Data, Facts, Messages, and Ambiguity
Extracted from Business Knowledge Messaging: How to Avoid Business Miscommunication, by Ronald G. Ross, 2022. https://brsolutions.com/business-knowledge-messaging.html
Suppose I ask you for an example of a city. You respond with "Utrecht." I trust you, so I accept Utrecht as a city. Because my memory is bad, I put it in a database for safekeeping. What just happened?
We had an exchange of messages, of course. This exchange might have been in-person or digital, no matter. Now I have the piece of data in my database 'Utrecht'.
More precisely, I have the datum 'Utrecht' in my database. I have other cities represented there too, including 'New York', 'Tokyo', 'Singapore', etc. Each one of those is a datum too. Collectively, they add up to data (plural).
When I put 'Utrecht' in my database, I obviously didn't put in the real city (way too big to fit). I put in just the name of the city, the character string that acts as a signifier for the real city.
How should I interpret that datum? I originally asked for an example of a city. You sent me back "Utrecht." So actually, your message can be properly interpreted as "Utrecht is an example of a city." In other words, you sent me a fact, even though your message wasn't a complete sentence.
How then should I interpret 'Utrecht' in my database? It's actually a representation of that original fact, in shorthand form, inserted into the database to assist my memory.

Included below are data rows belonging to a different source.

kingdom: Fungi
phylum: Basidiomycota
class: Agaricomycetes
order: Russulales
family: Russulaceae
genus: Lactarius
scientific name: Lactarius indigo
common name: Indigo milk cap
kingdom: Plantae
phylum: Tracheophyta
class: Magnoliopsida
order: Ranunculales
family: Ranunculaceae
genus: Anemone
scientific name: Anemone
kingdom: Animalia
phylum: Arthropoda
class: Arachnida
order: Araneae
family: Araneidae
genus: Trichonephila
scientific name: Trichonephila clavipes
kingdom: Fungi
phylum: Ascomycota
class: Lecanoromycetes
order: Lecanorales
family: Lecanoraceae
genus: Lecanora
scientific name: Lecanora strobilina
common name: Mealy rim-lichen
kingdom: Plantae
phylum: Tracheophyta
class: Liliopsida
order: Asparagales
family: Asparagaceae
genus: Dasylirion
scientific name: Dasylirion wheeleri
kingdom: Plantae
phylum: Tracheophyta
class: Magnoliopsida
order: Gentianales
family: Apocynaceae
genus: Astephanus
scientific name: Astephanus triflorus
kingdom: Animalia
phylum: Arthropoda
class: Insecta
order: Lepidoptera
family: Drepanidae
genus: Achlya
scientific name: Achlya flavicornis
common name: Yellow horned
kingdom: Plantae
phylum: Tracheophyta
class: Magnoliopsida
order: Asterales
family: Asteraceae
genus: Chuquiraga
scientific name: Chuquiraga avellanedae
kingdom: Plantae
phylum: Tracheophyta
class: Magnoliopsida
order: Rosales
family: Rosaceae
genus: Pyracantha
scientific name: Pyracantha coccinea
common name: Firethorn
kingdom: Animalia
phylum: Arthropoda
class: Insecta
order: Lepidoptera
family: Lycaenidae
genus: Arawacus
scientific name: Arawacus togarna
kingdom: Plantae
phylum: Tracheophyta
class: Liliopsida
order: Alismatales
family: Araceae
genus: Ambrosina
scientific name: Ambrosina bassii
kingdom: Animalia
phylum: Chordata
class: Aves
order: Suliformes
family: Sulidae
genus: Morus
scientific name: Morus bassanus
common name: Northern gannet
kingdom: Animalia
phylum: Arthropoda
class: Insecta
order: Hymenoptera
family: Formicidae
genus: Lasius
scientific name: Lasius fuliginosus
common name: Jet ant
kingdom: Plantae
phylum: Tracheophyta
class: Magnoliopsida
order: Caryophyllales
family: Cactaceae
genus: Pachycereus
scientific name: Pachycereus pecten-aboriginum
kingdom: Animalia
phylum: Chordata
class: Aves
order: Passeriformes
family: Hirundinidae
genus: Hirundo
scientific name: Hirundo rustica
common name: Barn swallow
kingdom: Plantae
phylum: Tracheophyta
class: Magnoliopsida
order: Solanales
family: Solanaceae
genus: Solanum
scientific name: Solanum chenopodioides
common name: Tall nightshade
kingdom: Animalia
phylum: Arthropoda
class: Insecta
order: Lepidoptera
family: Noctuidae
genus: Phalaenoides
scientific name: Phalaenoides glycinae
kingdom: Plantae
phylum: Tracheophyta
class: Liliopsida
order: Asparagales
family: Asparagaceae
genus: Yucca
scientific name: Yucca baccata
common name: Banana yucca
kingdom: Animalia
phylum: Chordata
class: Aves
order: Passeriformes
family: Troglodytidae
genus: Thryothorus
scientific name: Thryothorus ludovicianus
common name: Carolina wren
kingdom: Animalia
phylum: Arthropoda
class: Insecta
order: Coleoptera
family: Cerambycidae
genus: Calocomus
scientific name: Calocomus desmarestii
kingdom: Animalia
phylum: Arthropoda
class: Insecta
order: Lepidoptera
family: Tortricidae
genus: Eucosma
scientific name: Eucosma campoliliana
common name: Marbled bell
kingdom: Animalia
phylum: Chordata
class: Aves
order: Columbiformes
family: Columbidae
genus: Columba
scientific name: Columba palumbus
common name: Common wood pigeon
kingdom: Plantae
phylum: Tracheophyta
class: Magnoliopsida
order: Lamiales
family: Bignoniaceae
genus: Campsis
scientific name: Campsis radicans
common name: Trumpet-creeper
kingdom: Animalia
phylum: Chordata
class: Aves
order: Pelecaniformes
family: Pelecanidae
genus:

What's the bottom line? You should think of every datum in every cell of every database table as representing some fact (many more complicated than this one). Data is not just data; each datum represents a fact — in other words, knowledge. Each datum is a message to people in the future about some aspect of business knowledge.
How Ambiguity Arises in Data
The fundamental problem with the data in database tables (aka structured data) is that it has essentially been stripped bare of almost all grammatical conventions. Witness 'Utrecht' above. What problems can that cause?
Consider the simple example in Figure 1. Let's try to reconstruct the meaning of the messages from just what we see in the data.
Figure 1. Example of Structured Data
Consider the first row in the table. Exactly what facts does it represent? Let's try to express it as a sentence.
Proposed Fact: The order having the id 20680 was placed by C who has something to do with the city Utrecht …
But what does 'C' have to do with the city 'Utrecht'?
- Does C reside in Utrecht?
- Did C place the order in Utrecht?
- Does C want the order to be shipped to Utrecht?
We get stuck right off.
Actually, the situation is even worse than that. The proposed fact already assumes the connection between the order #20680 and C is 'was placed by'. Did you catch that? How can we be 100% sure that's the intended meaning? We can't! We're just guessing.
The rows of data in this database table are simply not very well-formed messages. Reverse-engineering the intended facts requires making assumptions. Ambiguity lurks; miscommunication and misuse will ensue. Have pity on the recipients of formal messages.
Yes, better labels for the columns in this table could help eliminate some of the guesswork. Improvements for the purpose of better data design, however, can never eliminate all the potential ambiguities for messaging. And they won't even touch the larger problem of better messaging about business knowledge across the entire business.
What can you do? A fundamental step is creating a blueprint for the underlying knowledge, which we call a concept model (structured business vocabulary). A concept model supports formal business messaging of all forms, including structured data, by providing wordings for the verbs you need to create complete, coherent sentences.